Ukraine manages to return teenager who lived in foster care in Russia

Ombudsman Dmytro Lubinets/Telegram

sergei, 16, comes from a town near Mariupol.

Ukrainian parliamentary ombudsman Dmytro Lubinets said:

serhiy, 16, returned to Ukraine nearly eight months later after being taken to the Russian Federation.

The boy lived near Mariupol and lost his parents shortly before the war, but he has a sister and now also compatriots who are willing to help him. After the Russian occupiers seized his home settlement, he and many other children were taken to Donetsk and then to Russia.

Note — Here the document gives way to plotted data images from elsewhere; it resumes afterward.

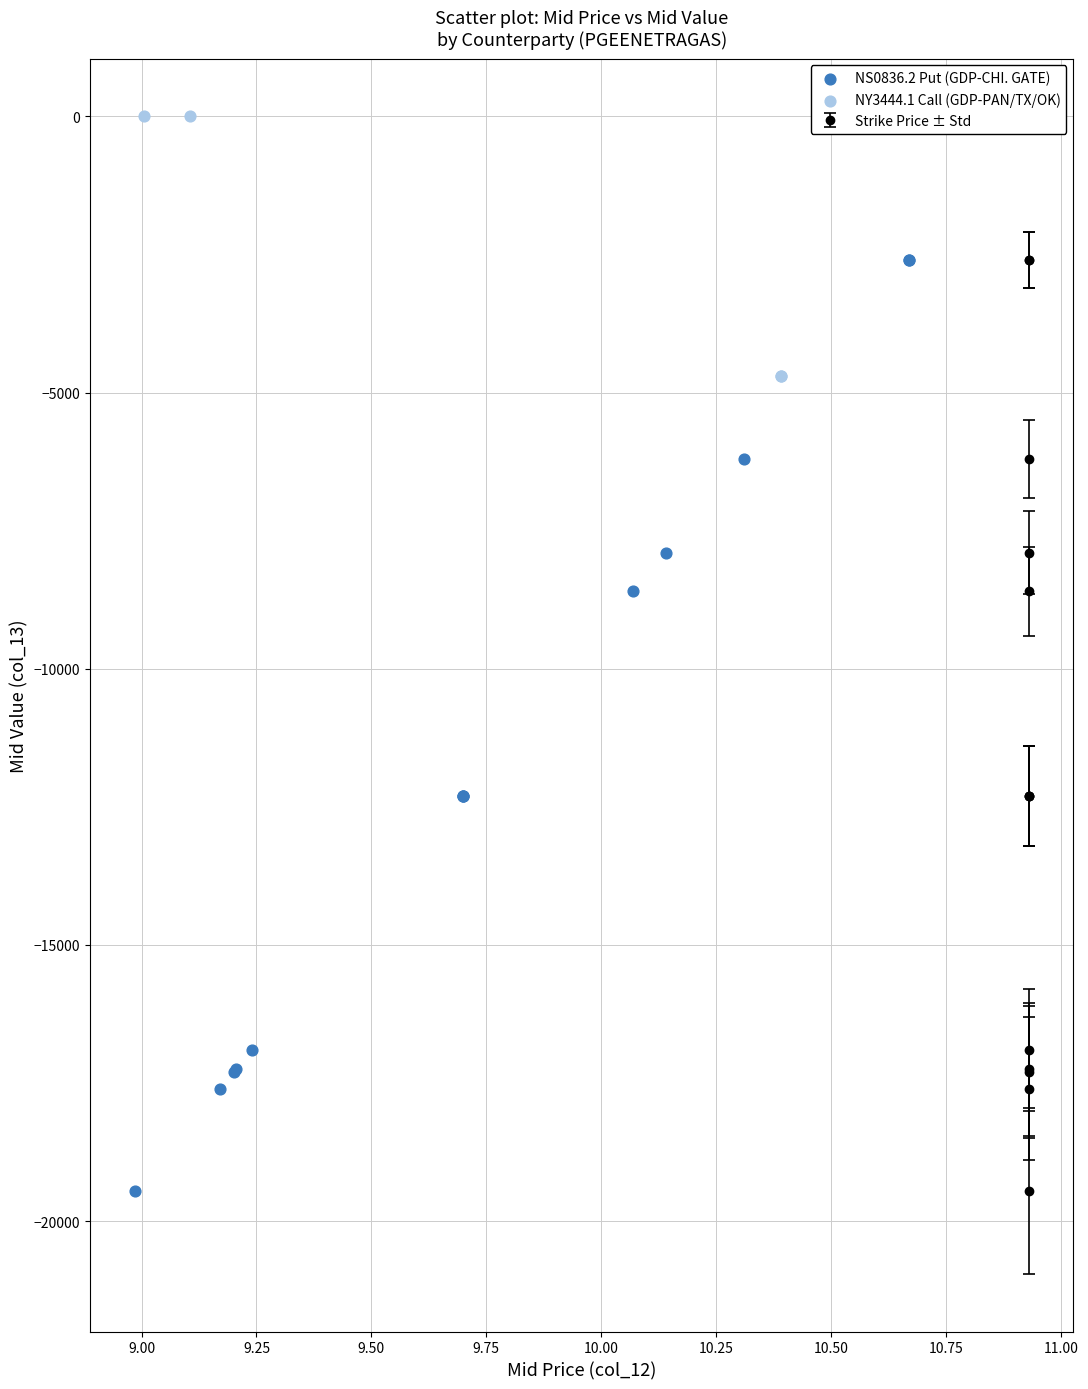

Which series reaches the minimum Y coordinate?

NS0836.2 Put (GDP-CHI. GATE)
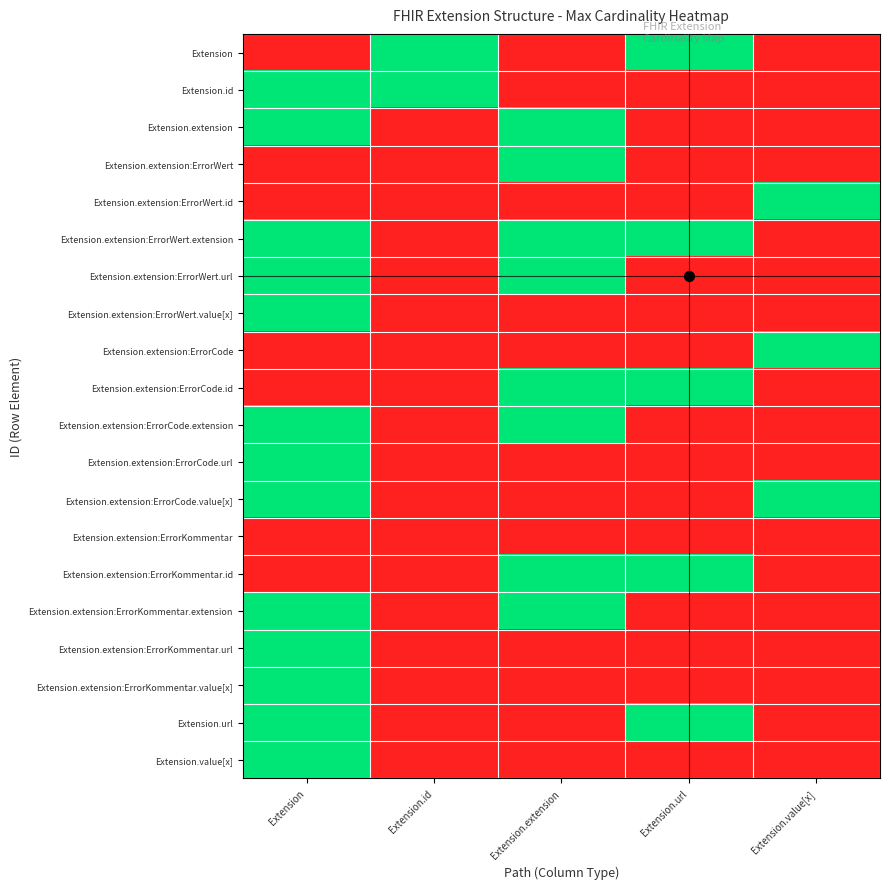

Reading right to left, extract all data points from this chart.

Extension: Extension.value[x]=0	Extension.url=1	Extension.extension=0	Extension.id=1	Extension=0
Extension.id: Extension.value[x]=0	Extension.url=0	Extension.extension=0	Extension.id=1	Extension=1
Extension.extension: Extension.value[x]=0	Extension.url=0	Extension.extension=1	Extension.id=0	Extension=1
Extension.extension:ErrorWert: Extension.value[x]=0	Extension.url=0	Extension.extension=1	Extension.id=0	Extension=0
Extension.extension:ErrorWert.id: Extension.value[x]=1	Extension.url=0	Extension.extension=0	Extension.id=0	Extension=0
Extension.extension:ErrorWert.extension: Extension.value[x]=0	Extension.url=1	Extension.extension=1	Extension.id=0	Extension=1
Extension.extension:ErrorWert.url: Extension.value[x]=0	Extension.url=0	Extension.extension=1	Extension.id=0	Extension=1
Extension.extension:ErrorWert.value[x]: Extension.value[x]=0	Extension.url=0	Extension.extension=0	Extension.id=0	Extension=1
Extension.extension:ErrorCode: Extension.value[x]=1	Extension.url=0	Extension.extension=0	Extension.id=0	Extension=0
Extension.extension:ErrorCode.id: Extension.value[x]=0	Extension.url=1	Extension.extension=1	Extension.id=0	Extension=0
Extension.extension:ErrorCode.extension: Extension.value[x]=0	Extension.url=0	Extension.extension=1	Extension.id=0	Extension=1
Extension.extension:ErrorCode.url: Extension.value[x]=0	Extension.url=0	Extension.extension=0	Extension.id=0	Extension=1
Extension.extension:ErrorCode.value[x]: Extension.value[x]=1	Extension.url=0	Extension.extension=0	Extension.id=0	Extension=1
Extension.extension:ErrorKommentar: Extension.value[x]=0	Extension.url=0	Extension.extension=0	Extension.id=0	Extension=0
Extension.extension:ErrorKommentar.id: Extension.value[x]=0	Extension.url=1	Extension.extension=1	Extension.id=0	Extension=0
Extension.extension:ErrorKommentar.extension: Extension.value[x]=0	Extension.url=0	Extension.extension=1	Extension.id=0	Extension=1
Extension.extension:ErrorKommentar.url: Extension.value[x]=0	Extension.url=0	Extension.extension=0	Extension.id=0	Extension=1
Extension.extension:ErrorKommentar.value[x]: Extension.value[x]=0	Extension.url=0	Extension.extension=0	Extension.id=0	Extension=1
Extension.url: Extension.value[x]=0	Extension.url=1	Extension.extension=0	Extension.id=0	Extension=1
Extension.value[x]: Extension.value[x]=0	Extension.url=0	Extension.extension=0	Extension.id=0	Extension=1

Sergei studied at a college in the Russian Federation, there mastering the field of auto mechanics. The family the boy had to be with had three children of their own and already one adopted. Sergei did not speak to his new "family".

The ombudsman did:

Fortunately, the treatment in that family was not abusive, but all the time the thought that he had to return to his homeland kept haunting him. He found help on the internet.

Sergei sent a message to one of the chatbots saying that he wanted to return to Ukraine and received a positive reply.

Lyubinets told us:

"At the train station where we were waiting for him, near the St Nicholas Train from Ukrzaliznytsia, the guy received the gift he needed for his studies from Murat Shahin, Chairman of the UNICEF Representative Office in Ukraine.

The Ombudsman's Office said it would make sure that Sergei would first of all receive proper psychological support and a legal guardian in the person of his sister, and if necessary, medical assistance and resumption of his studies.